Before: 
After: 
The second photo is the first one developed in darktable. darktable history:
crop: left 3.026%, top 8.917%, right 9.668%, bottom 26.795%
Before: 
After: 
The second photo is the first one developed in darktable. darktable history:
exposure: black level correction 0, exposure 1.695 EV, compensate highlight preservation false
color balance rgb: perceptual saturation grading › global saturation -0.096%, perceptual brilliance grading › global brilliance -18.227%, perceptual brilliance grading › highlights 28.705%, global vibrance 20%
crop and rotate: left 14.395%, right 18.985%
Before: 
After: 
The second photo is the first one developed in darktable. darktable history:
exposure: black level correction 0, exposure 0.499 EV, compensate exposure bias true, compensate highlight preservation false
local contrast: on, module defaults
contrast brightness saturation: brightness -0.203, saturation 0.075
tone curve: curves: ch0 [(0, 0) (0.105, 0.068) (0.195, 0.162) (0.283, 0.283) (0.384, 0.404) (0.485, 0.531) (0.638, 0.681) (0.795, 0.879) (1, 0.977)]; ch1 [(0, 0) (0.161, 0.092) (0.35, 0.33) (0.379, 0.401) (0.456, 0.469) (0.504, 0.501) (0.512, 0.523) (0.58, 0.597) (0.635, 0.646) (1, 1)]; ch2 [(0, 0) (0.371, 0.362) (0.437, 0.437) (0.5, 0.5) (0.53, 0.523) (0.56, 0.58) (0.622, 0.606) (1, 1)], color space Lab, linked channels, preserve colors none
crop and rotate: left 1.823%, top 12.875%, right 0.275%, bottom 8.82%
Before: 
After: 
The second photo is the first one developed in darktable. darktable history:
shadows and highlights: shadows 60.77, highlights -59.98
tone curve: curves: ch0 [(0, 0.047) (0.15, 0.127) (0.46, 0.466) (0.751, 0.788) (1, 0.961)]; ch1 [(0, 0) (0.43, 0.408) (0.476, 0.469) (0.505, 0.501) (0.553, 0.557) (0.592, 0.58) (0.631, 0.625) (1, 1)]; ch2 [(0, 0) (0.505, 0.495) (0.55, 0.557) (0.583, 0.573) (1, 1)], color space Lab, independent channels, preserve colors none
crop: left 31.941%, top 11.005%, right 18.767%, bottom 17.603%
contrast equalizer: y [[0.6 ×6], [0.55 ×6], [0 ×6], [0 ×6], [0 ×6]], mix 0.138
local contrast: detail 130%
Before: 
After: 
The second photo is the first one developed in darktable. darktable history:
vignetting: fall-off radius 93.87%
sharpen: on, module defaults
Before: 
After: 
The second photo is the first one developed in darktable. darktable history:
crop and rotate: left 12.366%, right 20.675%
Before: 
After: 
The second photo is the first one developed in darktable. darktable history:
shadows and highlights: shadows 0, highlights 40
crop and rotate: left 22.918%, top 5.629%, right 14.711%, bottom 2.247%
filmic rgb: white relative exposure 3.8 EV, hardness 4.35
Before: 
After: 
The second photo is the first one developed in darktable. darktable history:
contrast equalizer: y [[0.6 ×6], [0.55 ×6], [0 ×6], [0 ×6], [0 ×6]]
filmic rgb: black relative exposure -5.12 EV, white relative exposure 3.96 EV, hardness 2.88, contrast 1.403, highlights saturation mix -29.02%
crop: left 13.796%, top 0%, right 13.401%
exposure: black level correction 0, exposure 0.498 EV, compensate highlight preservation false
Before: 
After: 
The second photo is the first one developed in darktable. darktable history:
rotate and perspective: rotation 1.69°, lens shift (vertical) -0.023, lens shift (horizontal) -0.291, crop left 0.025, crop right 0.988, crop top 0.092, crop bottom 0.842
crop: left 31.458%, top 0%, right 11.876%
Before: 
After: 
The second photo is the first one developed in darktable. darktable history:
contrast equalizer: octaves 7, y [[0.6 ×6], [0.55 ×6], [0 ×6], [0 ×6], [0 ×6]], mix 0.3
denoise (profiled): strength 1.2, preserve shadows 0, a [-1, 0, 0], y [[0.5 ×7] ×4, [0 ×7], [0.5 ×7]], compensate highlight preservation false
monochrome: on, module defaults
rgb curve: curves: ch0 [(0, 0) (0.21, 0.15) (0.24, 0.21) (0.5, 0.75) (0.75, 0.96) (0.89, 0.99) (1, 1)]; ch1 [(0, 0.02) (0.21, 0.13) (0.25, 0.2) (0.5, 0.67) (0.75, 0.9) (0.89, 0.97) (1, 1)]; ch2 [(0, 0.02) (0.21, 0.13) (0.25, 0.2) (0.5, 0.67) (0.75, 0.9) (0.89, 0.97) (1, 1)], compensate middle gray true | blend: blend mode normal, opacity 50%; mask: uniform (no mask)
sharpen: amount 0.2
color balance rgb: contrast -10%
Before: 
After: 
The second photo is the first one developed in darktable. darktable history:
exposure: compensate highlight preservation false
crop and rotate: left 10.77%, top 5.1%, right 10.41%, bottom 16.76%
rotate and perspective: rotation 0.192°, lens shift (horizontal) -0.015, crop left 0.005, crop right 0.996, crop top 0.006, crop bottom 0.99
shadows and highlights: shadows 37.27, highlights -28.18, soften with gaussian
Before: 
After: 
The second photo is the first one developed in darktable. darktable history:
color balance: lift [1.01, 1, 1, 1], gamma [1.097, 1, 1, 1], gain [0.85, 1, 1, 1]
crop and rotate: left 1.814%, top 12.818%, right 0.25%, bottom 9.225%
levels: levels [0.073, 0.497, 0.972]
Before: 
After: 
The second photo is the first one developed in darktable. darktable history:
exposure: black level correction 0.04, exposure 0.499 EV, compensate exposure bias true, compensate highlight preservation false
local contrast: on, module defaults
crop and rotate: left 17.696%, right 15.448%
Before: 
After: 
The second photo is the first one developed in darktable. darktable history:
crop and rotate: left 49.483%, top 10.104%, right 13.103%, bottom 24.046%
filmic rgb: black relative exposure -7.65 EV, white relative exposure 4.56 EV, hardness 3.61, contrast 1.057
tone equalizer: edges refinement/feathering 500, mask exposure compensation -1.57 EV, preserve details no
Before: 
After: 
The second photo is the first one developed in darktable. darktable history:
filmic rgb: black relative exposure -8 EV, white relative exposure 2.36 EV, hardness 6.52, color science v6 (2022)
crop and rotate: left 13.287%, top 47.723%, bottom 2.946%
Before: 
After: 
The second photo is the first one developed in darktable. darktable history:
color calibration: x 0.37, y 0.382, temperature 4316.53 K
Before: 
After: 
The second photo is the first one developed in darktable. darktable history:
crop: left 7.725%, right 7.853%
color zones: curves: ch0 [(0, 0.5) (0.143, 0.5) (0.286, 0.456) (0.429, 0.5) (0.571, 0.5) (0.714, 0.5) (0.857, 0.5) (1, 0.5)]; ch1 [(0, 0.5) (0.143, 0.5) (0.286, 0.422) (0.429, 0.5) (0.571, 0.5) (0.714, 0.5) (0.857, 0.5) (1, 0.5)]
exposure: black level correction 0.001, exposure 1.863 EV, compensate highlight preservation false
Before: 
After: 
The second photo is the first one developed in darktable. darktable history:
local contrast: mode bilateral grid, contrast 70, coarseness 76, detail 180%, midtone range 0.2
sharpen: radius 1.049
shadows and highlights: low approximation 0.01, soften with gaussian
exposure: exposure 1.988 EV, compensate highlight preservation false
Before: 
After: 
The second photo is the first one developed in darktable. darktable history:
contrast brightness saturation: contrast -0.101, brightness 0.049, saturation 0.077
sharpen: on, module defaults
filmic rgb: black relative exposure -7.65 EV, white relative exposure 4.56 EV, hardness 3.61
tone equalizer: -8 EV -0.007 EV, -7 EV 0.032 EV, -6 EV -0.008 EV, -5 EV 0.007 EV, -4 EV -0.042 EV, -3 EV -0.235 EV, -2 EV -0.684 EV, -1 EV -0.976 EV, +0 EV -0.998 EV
☆ ☆ ☆ ☆ ☆
▶ [Your task] Copy the entries word for word, starting at the first line and ending with the line that contains "crop and rotate: left 14.395%, right 18.985%", that line included.

▶ [Written answer]
Before: 
After: 
The second photo is the first one developed in darktable. darktable history:
crop: left 3.026%, top 8.917%, right 9.668%, bottom 26.795%
Before: 
After: 
The second photo is the first one developed in darktable. darktable history:
exposure: black level correction 0, exposure 1.695 EV, compensate highlight preservation false
color balance rgb: perceptual saturation grading › global saturation -0.096%, perceptual brilliance grading › global brilliance -18.227%, perceptual brilliance grading › highlights 28.705%, global vibrance 20%
crop and rotate: left 14.395%, right 18.985%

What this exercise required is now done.